DeTrani also said Kim recently visited the second 5,000-ton destroyer, Choe Hyon, and that North Korea aims to build a third and fourth destroyer while securing 12 nuclear-capable destroyers by 2030.

He said North Korea is constructing an 8,700-ton nuclear-powered submarine, a move he described as strengthening the second leg of a nuclear triad intended to preserve retaliatory nuclear capability even after a first strike.

DeTrani said another major change is North Korea’s nuclear doctrine, which now allows for automatic preemptive nuclear use if there is an imminent or perceived imminent threat to the leadership or command and control system.

“With satellite and imagery intelligence, I think we have verification capabilities and will not be deceived,” DeTrani said. “But North Korea remains a black hole, and there is still a great deal of information we cannot access.”

DeTrani said Kim, like his father Kim Jong Il and grandfather Kim Il Sung, understands that normalization with the United States could restore international confidence and open the door to institutions such as the International Monetary Fund and World Bank.
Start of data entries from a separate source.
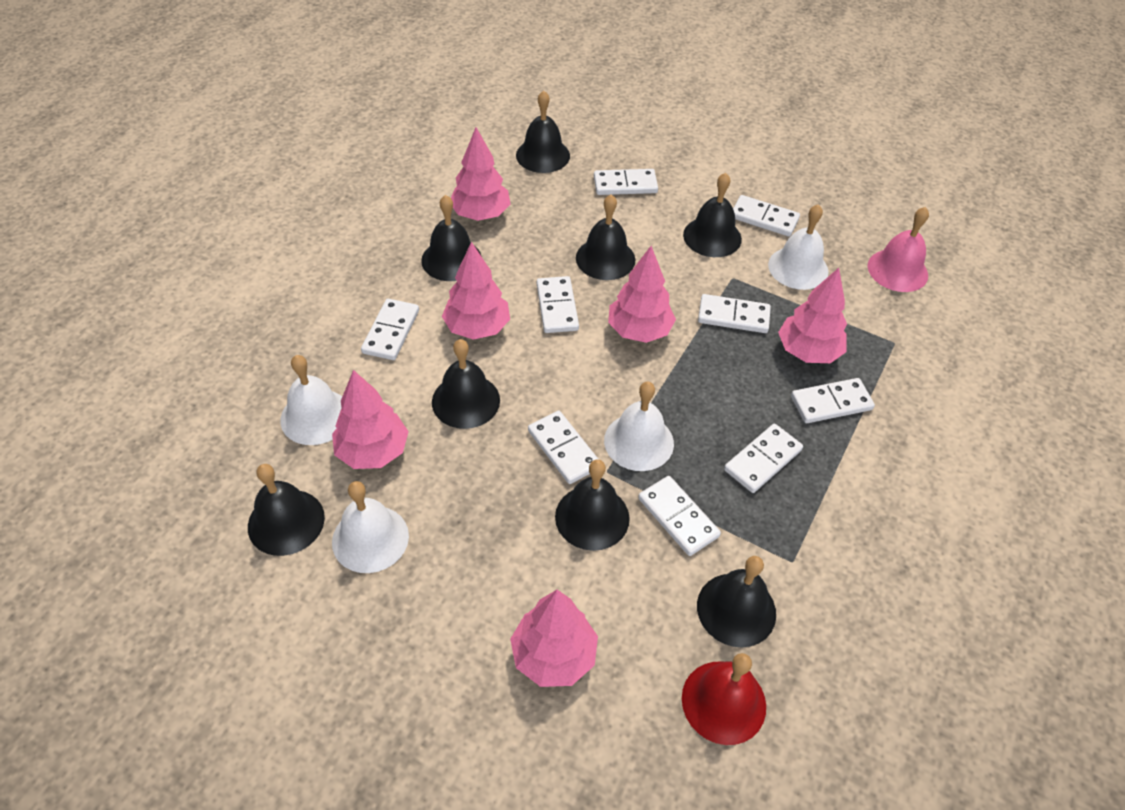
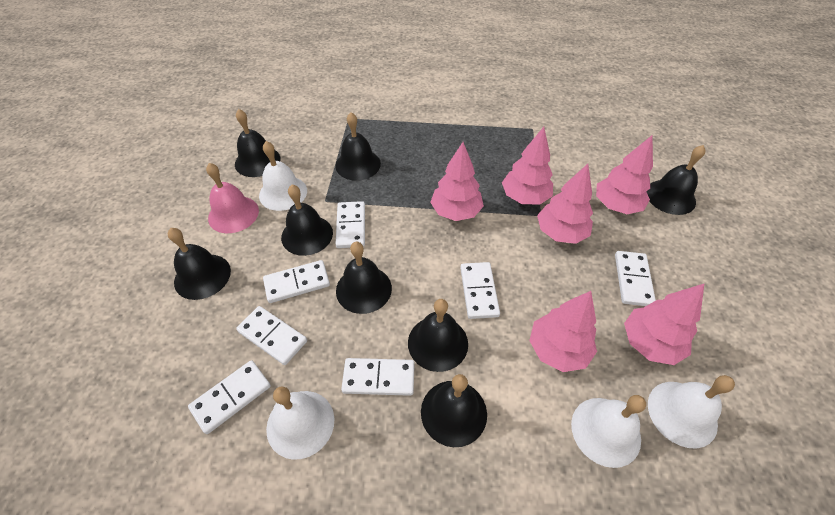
red bell: 1 -> 0
white domino: 9 -> 7

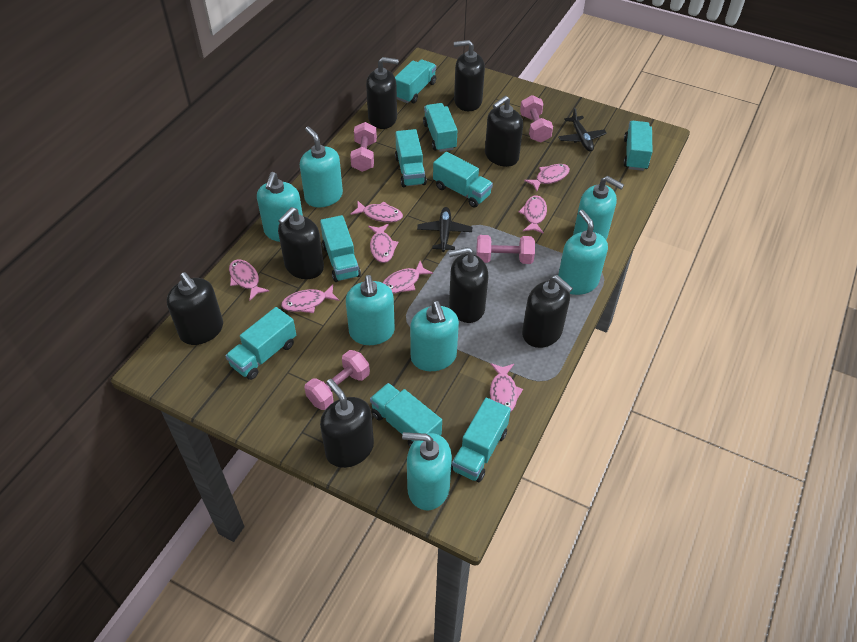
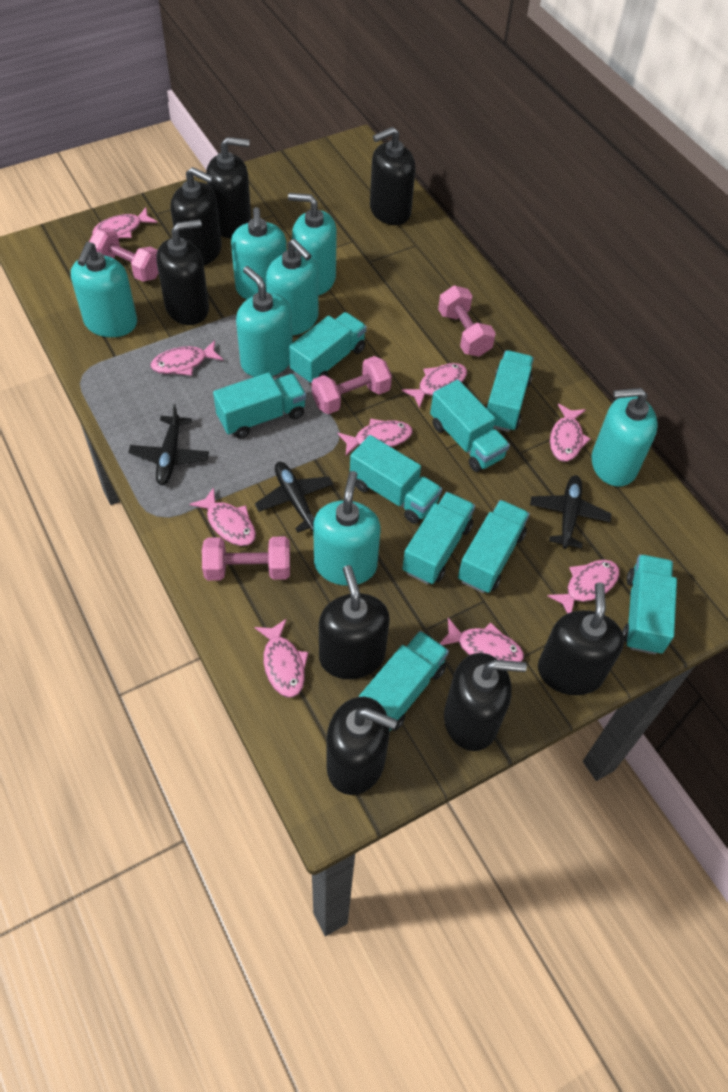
black plane: 2 -> 3
pink fish: 8 -> 9

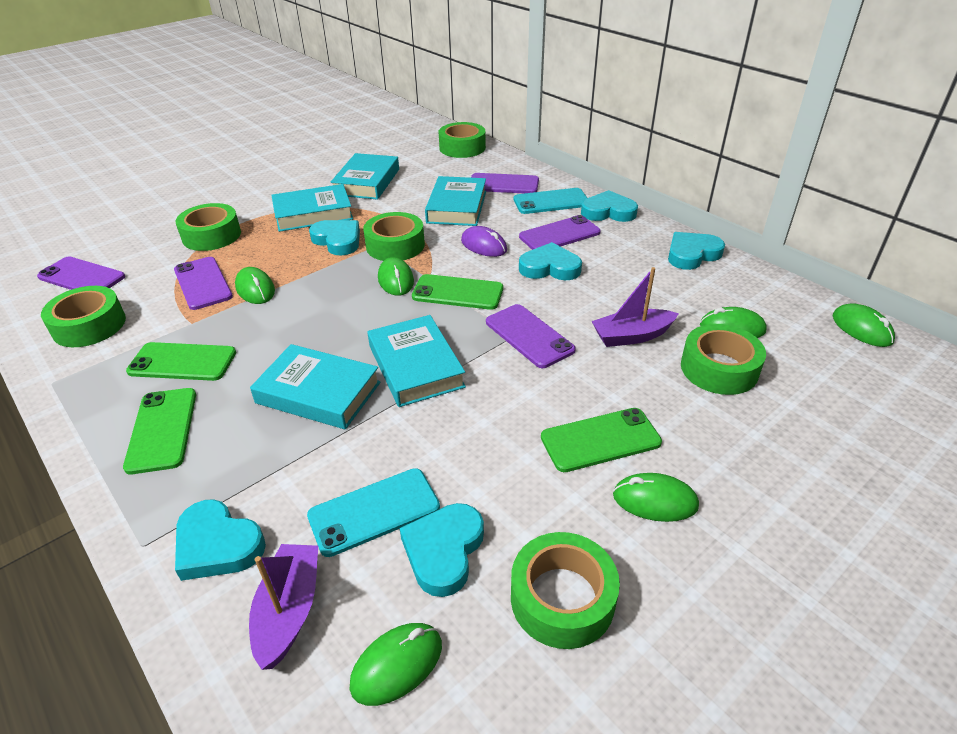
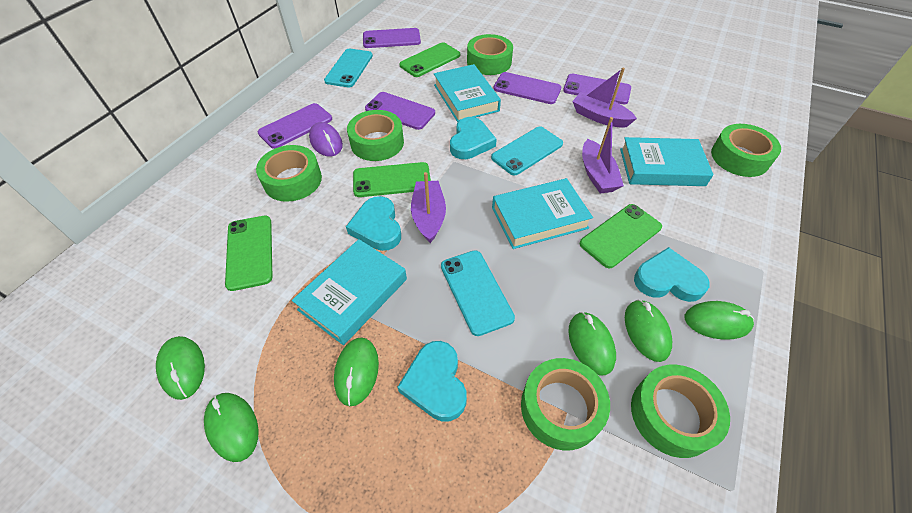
purple boat: 2 -> 3
turquoise book: 5 -> 4
turquoise heart: 6 -> 4
turquoise phone: 2 -> 3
He said Kim’s request at the February 2019 Hanoi summit for relief from U.N. Security Council sanctions imposed since 2016, in exchange for steps related to the Yongbyon nuclear facility, reflected that calculation.

DeTrani said President Donald Trump had built a degree of trust with Kim, and that Kim has conditionally signaled a willingness to meet Trump again.

But DeTrani said in his presentation that it would not be surprising if North Korea had given up on the United States and South Korea, given the Iran conflict, tensions between the United States and NATO, and China and Russia’s de facto acceptance of North Korea’s nuclear status.

He said if Washington recognizes North Korea as a nuclear weapons state, Pyongyang would claim victory and use that recognition to extract more concessions from China and Russia.

Asked about proposals for nuclear nonproliferation or arms control talks with North Korea, DeTrani said, “I absolutely disagree.”

Such an approach, he said, would reinforce the North Korean regime’s belief that the United States will eventually accept it as a nuclear weapons state and would damage the broader nuclear nonproliferation system.

DeTrani identified North Korea’s nuclear program as the biggest challenge facing the U.S.-South Korea alliance in 2026. He also cited additional alliance issues, including debate over the possible use of about 28,500 U.S. troops stationed in South Korea in a Taiwan Strait or South China Sea contingency and support for keeping the Strait of Hormuz open.